(Page-level text extractions)
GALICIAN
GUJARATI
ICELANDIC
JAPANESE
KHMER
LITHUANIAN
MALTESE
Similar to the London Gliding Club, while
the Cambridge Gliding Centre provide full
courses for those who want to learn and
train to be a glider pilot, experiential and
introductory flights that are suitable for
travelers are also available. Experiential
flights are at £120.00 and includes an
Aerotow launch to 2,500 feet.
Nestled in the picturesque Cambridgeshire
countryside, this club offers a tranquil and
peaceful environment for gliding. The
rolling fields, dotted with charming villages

*Job*:
Write out the lines of the entries, word for word, from the first through the one containing "introductory flights that are suitable for", and stop at that line.

*Written answer*:
GALICIAN
GUJARATI
ICELANDIC
JAPANESE
KHMER
LITHUANIAN
MALTESE
Similar to the London Gliding Club, while
the Cambridge Gliding Centre provide full
courses for those who want to learn and
train to be a glider pilot, experiential and
introductory flights that are suitable for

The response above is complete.